O Instituto de Defesa Agropecuária e Florestal do Acre (Idaf) confirmou um caso de raiva em bovino em uma propriedade rural no município de Tarauacá, no interior do Acre. O diagnóstico laboratorial foi divulgado na terça-feira (7), e o animal infectado morreu em decorrência da doença, conforme informou o órgão ao g1.
Área de foco e vacinação obrigatória
Com a confirmação, a propriedade e seu entorno passaram a ser considerados área de foco. Todos os produtores em um raio de até 12 quilômetros devem vacinar obrigatoriamente seus animais contra a raiva. "Abrimos um foco na região desde essa propriedade até 12 quilômetros de raio, que são considerados área de foco e perifoco", afirmou o chefe do Idaf em Tarauacá, Vander Melo.
Este é o primeiro caso registrado no estado em 2026. A raiva em bovinos é transmitida pela mordida de morcegos hematófagos, podendo levar o animal à morte. Quando a doença é identificada, é necessário aguardar a morte do bovino para coletar material para análise laboratorial.

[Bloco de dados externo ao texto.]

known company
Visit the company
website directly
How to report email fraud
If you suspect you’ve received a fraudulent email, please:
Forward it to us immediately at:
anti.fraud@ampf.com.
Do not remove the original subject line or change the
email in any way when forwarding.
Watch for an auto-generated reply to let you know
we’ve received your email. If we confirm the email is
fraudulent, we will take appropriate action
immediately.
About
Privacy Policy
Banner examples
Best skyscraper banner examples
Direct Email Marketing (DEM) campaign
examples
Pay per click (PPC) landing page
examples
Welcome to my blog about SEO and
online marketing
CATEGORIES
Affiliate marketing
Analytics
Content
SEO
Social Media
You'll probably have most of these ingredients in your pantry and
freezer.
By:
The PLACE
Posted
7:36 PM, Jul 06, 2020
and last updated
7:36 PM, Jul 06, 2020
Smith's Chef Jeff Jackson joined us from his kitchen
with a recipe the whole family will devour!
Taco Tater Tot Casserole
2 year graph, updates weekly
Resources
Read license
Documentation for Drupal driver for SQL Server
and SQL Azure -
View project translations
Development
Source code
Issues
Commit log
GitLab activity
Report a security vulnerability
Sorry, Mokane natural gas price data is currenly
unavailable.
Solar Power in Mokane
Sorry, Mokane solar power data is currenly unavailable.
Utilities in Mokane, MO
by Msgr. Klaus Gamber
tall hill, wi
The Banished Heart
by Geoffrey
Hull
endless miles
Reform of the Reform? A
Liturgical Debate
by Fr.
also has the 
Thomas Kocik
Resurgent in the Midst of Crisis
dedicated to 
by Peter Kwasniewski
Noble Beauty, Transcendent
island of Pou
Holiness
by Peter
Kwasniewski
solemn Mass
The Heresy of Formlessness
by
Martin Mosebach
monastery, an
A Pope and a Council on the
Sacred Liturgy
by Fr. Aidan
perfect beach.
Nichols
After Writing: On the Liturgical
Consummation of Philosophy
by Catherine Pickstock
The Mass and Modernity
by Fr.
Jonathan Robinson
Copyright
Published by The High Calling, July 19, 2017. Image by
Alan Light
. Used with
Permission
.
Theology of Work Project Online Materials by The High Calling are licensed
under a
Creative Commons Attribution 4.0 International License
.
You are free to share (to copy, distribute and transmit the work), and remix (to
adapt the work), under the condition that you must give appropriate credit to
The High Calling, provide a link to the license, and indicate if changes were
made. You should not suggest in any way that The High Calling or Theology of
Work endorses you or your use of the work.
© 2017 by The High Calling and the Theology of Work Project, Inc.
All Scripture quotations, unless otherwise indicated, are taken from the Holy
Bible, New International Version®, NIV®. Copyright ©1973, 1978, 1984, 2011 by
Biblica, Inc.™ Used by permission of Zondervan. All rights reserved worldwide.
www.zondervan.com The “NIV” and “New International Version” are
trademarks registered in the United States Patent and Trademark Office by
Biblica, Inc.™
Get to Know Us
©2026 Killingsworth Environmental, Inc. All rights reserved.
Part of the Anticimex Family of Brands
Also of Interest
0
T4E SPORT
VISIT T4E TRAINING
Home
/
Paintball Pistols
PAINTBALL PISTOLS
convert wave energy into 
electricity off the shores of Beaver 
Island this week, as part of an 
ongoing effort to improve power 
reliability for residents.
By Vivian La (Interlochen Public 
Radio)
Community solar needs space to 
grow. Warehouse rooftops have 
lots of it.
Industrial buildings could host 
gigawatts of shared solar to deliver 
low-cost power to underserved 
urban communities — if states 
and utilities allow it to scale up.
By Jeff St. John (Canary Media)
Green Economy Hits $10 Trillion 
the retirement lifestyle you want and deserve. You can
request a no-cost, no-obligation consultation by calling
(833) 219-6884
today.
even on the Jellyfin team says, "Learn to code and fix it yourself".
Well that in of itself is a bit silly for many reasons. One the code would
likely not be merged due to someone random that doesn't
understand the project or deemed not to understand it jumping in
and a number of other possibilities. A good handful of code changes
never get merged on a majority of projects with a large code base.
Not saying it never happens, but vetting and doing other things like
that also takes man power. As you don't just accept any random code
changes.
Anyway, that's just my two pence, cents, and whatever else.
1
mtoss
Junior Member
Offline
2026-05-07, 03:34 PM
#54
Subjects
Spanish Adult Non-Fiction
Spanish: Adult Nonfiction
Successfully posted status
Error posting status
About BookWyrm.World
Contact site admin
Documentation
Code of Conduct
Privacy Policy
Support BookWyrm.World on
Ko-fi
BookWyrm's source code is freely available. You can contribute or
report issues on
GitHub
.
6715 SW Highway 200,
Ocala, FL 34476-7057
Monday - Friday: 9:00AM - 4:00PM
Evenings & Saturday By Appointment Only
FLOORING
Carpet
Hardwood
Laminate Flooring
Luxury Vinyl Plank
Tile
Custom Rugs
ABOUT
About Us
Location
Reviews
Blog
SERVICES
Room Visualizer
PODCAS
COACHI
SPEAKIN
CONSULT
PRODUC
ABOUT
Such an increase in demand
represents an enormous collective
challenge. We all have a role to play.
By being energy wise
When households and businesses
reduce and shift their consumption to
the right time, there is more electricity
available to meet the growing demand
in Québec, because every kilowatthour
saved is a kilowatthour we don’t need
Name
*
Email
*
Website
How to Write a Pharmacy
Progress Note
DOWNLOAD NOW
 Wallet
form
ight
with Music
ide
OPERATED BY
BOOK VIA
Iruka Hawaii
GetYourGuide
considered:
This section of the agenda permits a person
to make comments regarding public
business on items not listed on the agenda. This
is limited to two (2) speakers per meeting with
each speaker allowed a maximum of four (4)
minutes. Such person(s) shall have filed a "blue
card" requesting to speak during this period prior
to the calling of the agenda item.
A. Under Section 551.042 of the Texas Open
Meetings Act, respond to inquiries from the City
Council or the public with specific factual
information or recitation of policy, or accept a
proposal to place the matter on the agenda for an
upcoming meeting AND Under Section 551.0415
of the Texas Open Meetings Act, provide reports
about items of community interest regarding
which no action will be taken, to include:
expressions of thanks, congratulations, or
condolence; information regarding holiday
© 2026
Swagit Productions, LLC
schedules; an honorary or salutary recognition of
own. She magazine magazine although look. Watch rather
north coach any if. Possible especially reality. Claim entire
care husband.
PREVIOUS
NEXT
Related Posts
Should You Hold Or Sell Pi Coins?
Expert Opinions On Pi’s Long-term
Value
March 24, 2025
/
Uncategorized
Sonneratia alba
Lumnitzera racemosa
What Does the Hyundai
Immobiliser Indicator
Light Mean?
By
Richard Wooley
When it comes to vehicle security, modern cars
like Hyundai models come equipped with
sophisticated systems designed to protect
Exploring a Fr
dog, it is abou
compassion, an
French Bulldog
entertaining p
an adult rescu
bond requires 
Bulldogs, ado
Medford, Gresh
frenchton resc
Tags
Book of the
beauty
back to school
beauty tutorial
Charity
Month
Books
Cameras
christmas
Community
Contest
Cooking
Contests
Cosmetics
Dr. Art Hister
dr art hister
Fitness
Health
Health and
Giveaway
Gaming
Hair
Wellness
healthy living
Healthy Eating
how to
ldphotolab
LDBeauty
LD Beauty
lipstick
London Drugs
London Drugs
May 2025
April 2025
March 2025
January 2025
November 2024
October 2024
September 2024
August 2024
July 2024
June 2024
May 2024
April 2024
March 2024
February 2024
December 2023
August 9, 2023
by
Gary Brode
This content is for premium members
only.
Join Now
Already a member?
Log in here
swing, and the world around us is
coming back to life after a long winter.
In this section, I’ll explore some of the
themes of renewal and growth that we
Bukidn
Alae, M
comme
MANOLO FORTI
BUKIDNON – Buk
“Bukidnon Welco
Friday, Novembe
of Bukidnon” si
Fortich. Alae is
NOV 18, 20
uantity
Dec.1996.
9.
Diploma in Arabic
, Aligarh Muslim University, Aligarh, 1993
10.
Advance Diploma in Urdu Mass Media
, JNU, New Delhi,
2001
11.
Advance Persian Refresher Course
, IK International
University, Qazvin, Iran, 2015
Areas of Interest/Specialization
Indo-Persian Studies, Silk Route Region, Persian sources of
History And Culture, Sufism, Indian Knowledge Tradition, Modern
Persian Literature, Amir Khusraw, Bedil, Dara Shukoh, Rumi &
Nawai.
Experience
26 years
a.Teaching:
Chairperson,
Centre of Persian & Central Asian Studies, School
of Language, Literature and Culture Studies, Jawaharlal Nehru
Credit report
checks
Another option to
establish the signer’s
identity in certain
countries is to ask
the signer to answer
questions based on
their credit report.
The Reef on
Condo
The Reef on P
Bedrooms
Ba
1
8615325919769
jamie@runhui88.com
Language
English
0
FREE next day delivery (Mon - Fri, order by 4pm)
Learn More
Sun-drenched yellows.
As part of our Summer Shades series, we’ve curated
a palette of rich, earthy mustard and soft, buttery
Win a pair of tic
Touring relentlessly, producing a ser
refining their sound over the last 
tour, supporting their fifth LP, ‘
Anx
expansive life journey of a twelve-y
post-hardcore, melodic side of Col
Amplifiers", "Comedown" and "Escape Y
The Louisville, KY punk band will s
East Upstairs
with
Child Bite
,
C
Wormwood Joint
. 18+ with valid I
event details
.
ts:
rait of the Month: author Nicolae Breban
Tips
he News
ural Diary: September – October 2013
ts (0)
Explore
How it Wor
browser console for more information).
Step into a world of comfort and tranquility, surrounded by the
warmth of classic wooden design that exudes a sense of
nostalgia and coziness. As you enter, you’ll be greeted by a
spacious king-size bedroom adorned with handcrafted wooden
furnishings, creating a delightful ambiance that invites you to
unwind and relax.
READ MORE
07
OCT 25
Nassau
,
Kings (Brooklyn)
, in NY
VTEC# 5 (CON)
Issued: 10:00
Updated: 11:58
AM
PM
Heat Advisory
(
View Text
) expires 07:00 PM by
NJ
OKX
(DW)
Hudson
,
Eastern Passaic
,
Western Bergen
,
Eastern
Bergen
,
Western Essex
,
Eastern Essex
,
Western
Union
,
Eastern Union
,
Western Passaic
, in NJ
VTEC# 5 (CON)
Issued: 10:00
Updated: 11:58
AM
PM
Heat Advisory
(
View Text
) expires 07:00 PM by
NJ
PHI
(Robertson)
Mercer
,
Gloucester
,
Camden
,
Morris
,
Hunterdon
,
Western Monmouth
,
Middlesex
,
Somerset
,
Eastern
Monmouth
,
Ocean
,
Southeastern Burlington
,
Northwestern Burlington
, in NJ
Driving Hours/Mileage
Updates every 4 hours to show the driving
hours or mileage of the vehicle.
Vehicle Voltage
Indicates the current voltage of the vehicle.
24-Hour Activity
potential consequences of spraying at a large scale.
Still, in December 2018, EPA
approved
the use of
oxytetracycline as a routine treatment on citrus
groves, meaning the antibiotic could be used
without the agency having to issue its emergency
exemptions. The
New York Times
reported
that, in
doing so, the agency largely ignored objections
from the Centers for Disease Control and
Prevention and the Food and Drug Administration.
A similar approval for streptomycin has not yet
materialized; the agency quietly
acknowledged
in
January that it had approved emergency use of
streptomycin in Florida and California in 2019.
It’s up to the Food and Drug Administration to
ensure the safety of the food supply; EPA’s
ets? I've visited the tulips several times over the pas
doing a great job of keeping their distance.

Sintomas e ações de vigilância
Segundo o veterinário, o animal apresentava sintomas neurológicos quando técnicos do Idaf coletaram amostras de tecido cerebral para investigação. Após a confirmação, equipes iniciaram as ações de vigilância na quinta-feira (9). "Já fomos em outra propriedade dentro do perifoco para analisar animais com os mesmos sintomas e realizar as notificações para vacinação. Até o momento, não há nova confirmação", disse Melo.
A orientação do Idaf é que os produtores não manuseiem nem tenham contato direto com animais suspeitos de raiva. Também não devem tentar tratar, abater ou remover a carcaça, e precisam comunicar o caso ao órgão, já que a doença pode ser transmitida aos seres humanos.
Notificação à saúde humana
O caso foi comunicado à Secretaria de Saúde do Acre (Sesacre), que ficará responsável por avaliar as pessoas que tiveram contato com o animal infectado. "A gente fez a notificação também à Secretaria de Saúde porque ela vai entrar em contato com esses produtores para realizar a anamnese e verificar quem fez o manejo do animal", explicou Melo.
Na propriedade onde o foco foi confirmado, os moradores que tiveram contato com o bovino devem passar por avaliação médica, vacinação antirrábica e exames sorológicos. Cães e gatos do local também serão vacinados como medida preventiva.
Orientações aos produtores
O Idaf reforça que os produtores que realizarem a vacinação guardem a nota fiscal e apresentem ao órgão para obter o atestado de vacinação contra a raiva. "São muitas propriedades, então estamos tentando agilizar da forma mais coerente possível para controlar o foco", complementou Melo.
Outros casos e notificações em 2026
A coordenadora do Programa Estadual de Controle da Raiva dos Herbívoros do Idaf, Maria do Carmo Portela, informou que, somente neste ano, o órgão recebeu cinco notificações de animais com sintomas neurológicos em diferentes municípios acreanos. "No ano de 2026, tivemos cinco notificações de animais com problemas neurológicos. Os produtores notificaram o Idaf, o veterinário foi até o local, coletou o cérebro dos animais e foi feito o exame", explicou.
Duas amostras tiveram resultado positivo para raiva e outras ocorrências seguem em investigação. "Em julho, nós estamos com mais municípios suspeitos, como Assis Brasil, Cruzeiro do Sul e Feijó. Estamos trabalhando para que a gente tenha o resultado o mais breve possível", disse Portela.
No ano passado, um caso confirmado ocorreu em Mâncio Lima, em julho, e outro em Cruzeiro do Sul, no início de agosto de 2025, ambos no interior do Acre.